- [Saved data entries]:
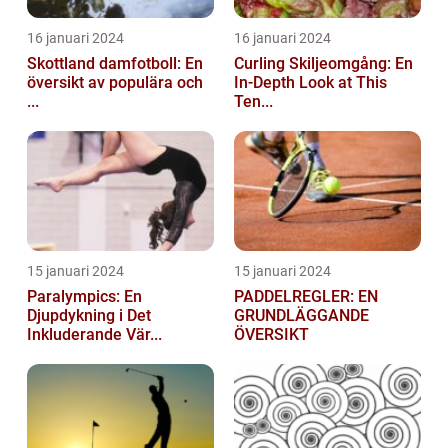
16 januari 2024
16 januari 2024
Skottland damfotboll: En
Curling Skiljeomgång: En
översikt av populära och
In-Depth Look at This
...
Ten...
15 januari 2024
15 januari 2024
Paralympics: En
PADDELREGLER: EN
Djupdykning i Det
GRUNDLÄGGANDE
Inkluderande Vär...
ÖVERSIKT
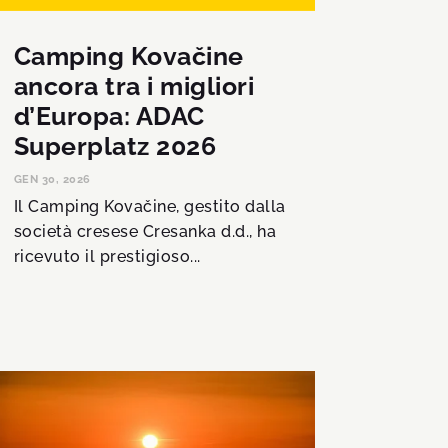
Camping Kovačine
ancora tra i migliori
d’Europa: ADAC
Superplatz 2026
GEN 30, 2026
Il Camping Kovačine, gestito dalla
società cresese Cresanka d.d., ha
ricevuto il prestigioso...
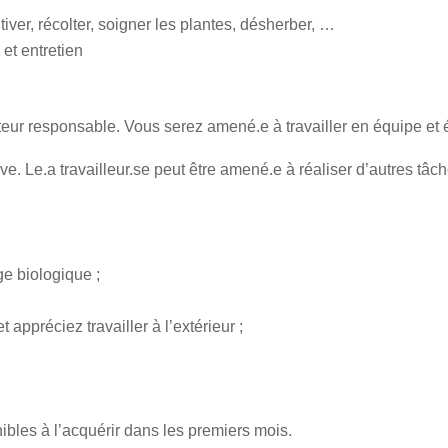
tiver, récolter, soigner les plantes, désherber, …
et entretien
teur responsable. Vous serez amené.e à travailler en équipe et é
e. Le.a travailleur.se peut être amené.e à réaliser d’autres tâc
e biologique ;
appréciez travailler à l’extérieur ;
bles à l’acquérir dans les premiers mois.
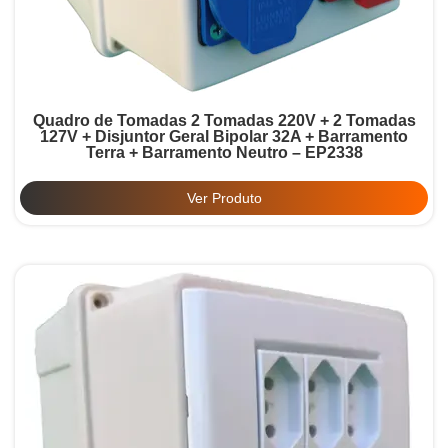
Quadro de Tomadas 2 Tomadas 220V + 2 Tomadas
127V + Disjuntor Geral Bipolar 32A + Barramento
Terra + Barramento Neutro – EP2338
Ver Produto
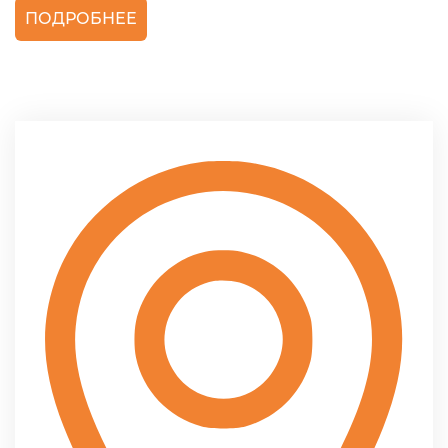
ПОДРОБНЕЕ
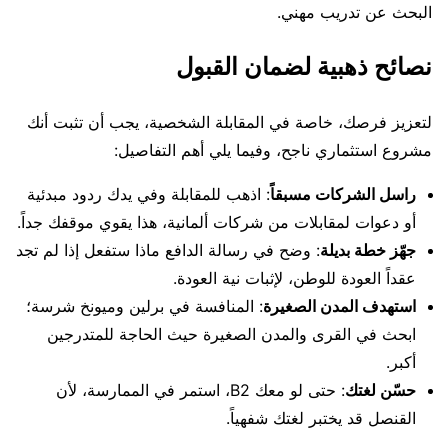
البحث عن تدريب مهني.
نصائح ذهبية لضمان القبول
لتعزيز فرصك، خاصة في المقابلة الشخصية، يجب أن تثبت أنك
مشروع استثماري ناجح، وفيما يلي أهم التفاصيل:
راسل الشركات مسبقاً
: اذهب للمقابلة وفي يدك ردود مبدئية
أو دعوات لمقابلات من شركات ألمانية، هذا يقوي موقفك جداً.
جهّز خطة بديلة
: وضح في رسالة الدافع ماذا ستفعل إذا لم تجد
عقداً العودة للوطن، لإثبات نية العودة.
استهدف المدن الصغيرة
: المنافسة في برلين وميونخ شرسة؛
ابحث في القرى والمدن الصغيرة حيث الحاجة للمتدرجين
أكبر.
حسّن لغتك
: حتى لو معك B2، استمر في الممارسة، لأن
القنصل قد يختبر لغتك شفهياً.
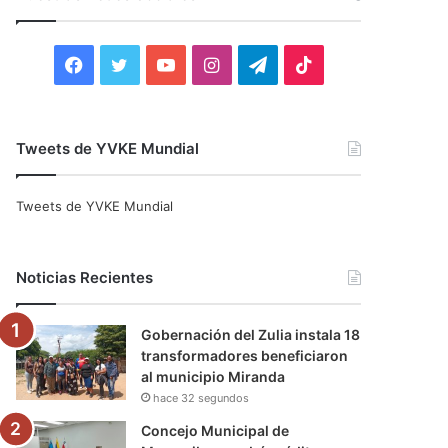
r
:
F
T
Y
I
T
T
a
w
o
n
e
i
c
i
u
s
l
k
Tweets de YVKE Mundial
e
t
T
t
e
T
Tweets de YVKE Mundial
b
t
u
a
g
o
o
e
b
g
r
k
Noticias Recientes
o
r
e
r
a
Gobernación del Zulia instala 18
k
a
m
transformadores beneficiaron
al municipio Miranda
m
hace 32 segundos
Concejo Municipal de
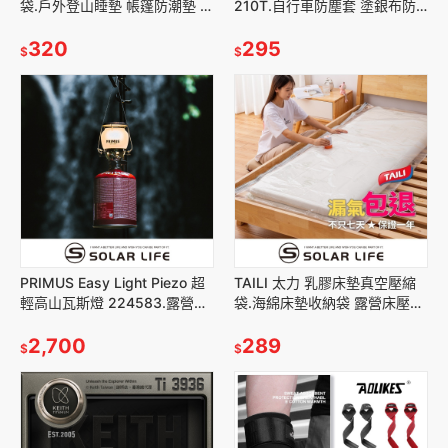
袋.戶外登山睡墊 帳篷防潮墊 輕
210T.自行車防塵套 塗銀布防
量便攜鋁箔地墊 防水地布 汽車
曬防風 可上鎖單車防雨罩 防水
隔熱帳篷
320
單車套 電輔車腳踏車套
295
$
$
PRIMUS Easy Light Piezo 超
TAILI 太力 乳膠床墊真空壓縮
輕高山瓦斯燈 224583.露營瓦
袋.海綿床墊收納袋 露營床壓縮
斯燈 戶外露營燈 高山瓦斯營燈
袋 搬家宿舍 床墊羽絨被 棉被抽
2,700
氣真空袋
289
$
$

- [WORK INSTRUCTION]: Copy each entry exactly as written. Images should not appear in the copy.

- [EXPECTED ANSWER]:
16 januari 2024
16 januari 2024
Skottland damfotboll: En
Curling Skiljeomgång: En
översikt av populära och
In-Depth Look at This
...
Ten...
15 januari 2024
15 januari 2024
Paralympics: En
PADDELREGLER: EN
Djupdykning i Det
GRUNDLÄGGANDE
Inkluderande Vär...
ÖVERSIKT
Camping Kovačine
ancora tra i migliori
d’Europa: ADAC
Superplatz 2026
GEN 30, 2026
Il Camping Kovačine, gestito dalla
società cresese Cresanka d.d., ha
ricevuto il prestigioso...
tiver, récolter, soigner les plantes, désherber, …
et entretien
teur responsable. Vous serez amené.e à travailler en équipe et é
e. Le.a travailleur.se peut être amené.e à réaliser d’autres tâc
e biologique ;
appréciez travailler à l’extérieur ;
bles à l’acquérir dans les premiers mois.
Quadro de Tomadas 2 Tomadas 220V + 2 Tomadas
127V + Disjuntor Geral Bipolar 32A + Barramento
Terra + Barramento Neutro – EP2338
Ver Produto
ПОДРОБНЕЕ
البحث عن تدريب مهني.
نصائح ذهبية لضمان القبول
لتعزيز فرصك، خاصة في المقابلة الشخصية، يجب أن تثبت أنك
مشروع استثماري ناجح، وفيما يلي أهم التفاصيل:
راسل الشركات مسبقاً
: اذهب للمقابلة وفي يدك ردود مبدئية
أو دعوات لمقابلات من شركات ألمانية، هذا يقوي موقفك جداً.
جهّز خطة بديلة
: وضح في رسالة الدافع ماذا ستفعل إذا لم تجد
عقداً العودة للوطن، لإثبات نية العودة.
استهدف المدن الصغيرة
: المنافسة في برلين وميونخ شرسة؛
ابحث في القرى والمدن الصغيرة حيث الحاجة للمتدرجين
أكبر.
حسّن لغتك
: حتى لو معك B2، استمر في الممارسة، لأن
القنصل قد يختبر لغتك شفهياً.
r
:
F
T
Y
I
T
T
a
w
o
n
e
i
c
i
u
s
l
k
Tweets de YVKE Mundial
e
t
T
t
e
T
Tweets de YVKE Mundial
b
t
u
a
g
o
o
e
b
g
r
k
Noticias Recientes
o
r
e
r
a
Gobernación del Zulia instala 18
k
a
m
transformadores beneficiaron
al municipio Miranda
m
hace 32 segundos
Concejo Municipal de
袋.戶外登山睡墊 帳篷防潮墊 輕
210T.自行車防塵套 塗銀布防
量便攜鋁箔地墊 防水地布 汽車
曬防風 可上鎖單車防雨罩 防水
隔熱帳篷
320
單車套 電輔車腳踏車套
295
$
$
PRIMUS Easy Light Piezo 超
TAILI 太力 乳膠床墊真空壓縮
輕高山瓦斯燈 224583.露營瓦
袋.海綿床墊收納袋 露營床壓縮
斯燈 戶外露營燈 高山瓦斯營燈
袋 搬家宿舍 床墊羽絨被 棉被抽
2,700
氣真空袋
289
$
$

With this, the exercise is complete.